The way a seven game series works is, the team who is the better team wins. Now, you might say that in hockey that's not always true, because of the role of a hot goalie, which is more a thing of the past--a goalie stealing a series--than a current day thing, since goalies, on account of size, equipment, technique, are more interchangeable than ever.
But take a famous example, the 1971 playoff series between the Boston Bruins and the Montreal Canadiens. You're always told that the latter won because of the play of goaltender Ken Dryden. And that had something to do with it. But the Bruins also served up 7 goals in one game and 8 in another. That's why they lost. That's why they weren't the better team. Ken Dryden wasn't whistling wristers into the top of the Bruins' net. Ken Dryden wasn't causing the Bruins' defense to break down time and time again, despite having the (somewhat) overrated (gasp!) Bobby Orr.
To lose a 7 game series is to be beat by a team that is either better than you, or was better than you for two weeks. It's that and nothing else. When the Bruins went up 3-1 on the Panthers this year and then lost the series, they lost because they got their asses handed to them. I don't care if that meant two OT wins for the Panthers. This is reality. It doesn't matter if you lose by three goals or in the extra session. Drop three in a row, in that position, and you were beat by a better team. The referees could be perfect alien beings who get no calls wrong, or they could be dispensed with almost entirely. You were beat. The same as the Maple Leafs in the next series against Florida, despite the predictable protestations of perhaps the most predictable fan base in North American sports.
Someone held someone's stick on a goal?

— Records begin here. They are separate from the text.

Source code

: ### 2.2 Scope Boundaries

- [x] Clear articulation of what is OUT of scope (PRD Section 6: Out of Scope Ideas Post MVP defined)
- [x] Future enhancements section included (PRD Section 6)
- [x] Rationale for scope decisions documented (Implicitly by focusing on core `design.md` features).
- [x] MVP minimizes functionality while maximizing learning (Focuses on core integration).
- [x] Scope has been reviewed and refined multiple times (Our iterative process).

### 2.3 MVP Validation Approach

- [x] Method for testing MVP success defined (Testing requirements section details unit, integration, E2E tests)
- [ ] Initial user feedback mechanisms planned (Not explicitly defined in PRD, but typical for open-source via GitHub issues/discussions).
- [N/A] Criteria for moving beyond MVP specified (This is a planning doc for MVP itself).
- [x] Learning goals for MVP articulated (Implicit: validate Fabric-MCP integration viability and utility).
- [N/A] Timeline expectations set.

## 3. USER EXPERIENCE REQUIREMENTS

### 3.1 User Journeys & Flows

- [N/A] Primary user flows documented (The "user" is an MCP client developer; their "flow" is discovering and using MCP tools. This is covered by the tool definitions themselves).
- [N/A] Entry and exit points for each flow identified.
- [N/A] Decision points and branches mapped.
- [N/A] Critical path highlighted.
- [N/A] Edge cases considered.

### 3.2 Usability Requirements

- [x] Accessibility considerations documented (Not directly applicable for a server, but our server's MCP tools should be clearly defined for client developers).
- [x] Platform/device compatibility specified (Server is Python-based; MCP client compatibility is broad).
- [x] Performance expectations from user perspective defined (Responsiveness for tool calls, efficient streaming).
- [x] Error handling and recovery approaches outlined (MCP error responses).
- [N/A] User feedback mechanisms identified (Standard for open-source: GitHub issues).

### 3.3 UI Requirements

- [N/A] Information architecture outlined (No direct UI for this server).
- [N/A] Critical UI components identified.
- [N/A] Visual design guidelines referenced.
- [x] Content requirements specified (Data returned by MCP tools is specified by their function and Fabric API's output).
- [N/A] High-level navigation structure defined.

So?
Let's say it was awful, egregious, all of that. When you're good enough to win, you find a way to win. One play that doesn't go your way doesn't sink you.
People have no idea at all what a truly rigged system is. I live a life in which I essentially have thousands of referees rigging a game against me, and forcing me to play, too, with one player against dozens, and spotting the other team a 50-0 lead before the puck has been dropped. And I am going to prevail. It's a long series.
Sports is the last meritocracy we have in this country. Everything else happens for other reasons that have nothing to do with anyone's ability. Are sports perfect? No. Do you know why?
Because nothing is perfect.
How basic is that? So, what? One is upset that it's the closest thing to being perfectly merit based but it's not 100% perfect? That's what one complains about?
What perspective of value, then, can one have on anything? On sports? Let alone life and how that works.
Why even comment on the officials? Who cares? It's not relevant. It's not why one team is beating another. And the people who comment once, comment every time. It's their thing. Every game, every series, every year.
How can you have any credibility then? And if you don't have if you have credibility, how can anyone take you seriously as anything? Either a human, or just a simple watcher of sports.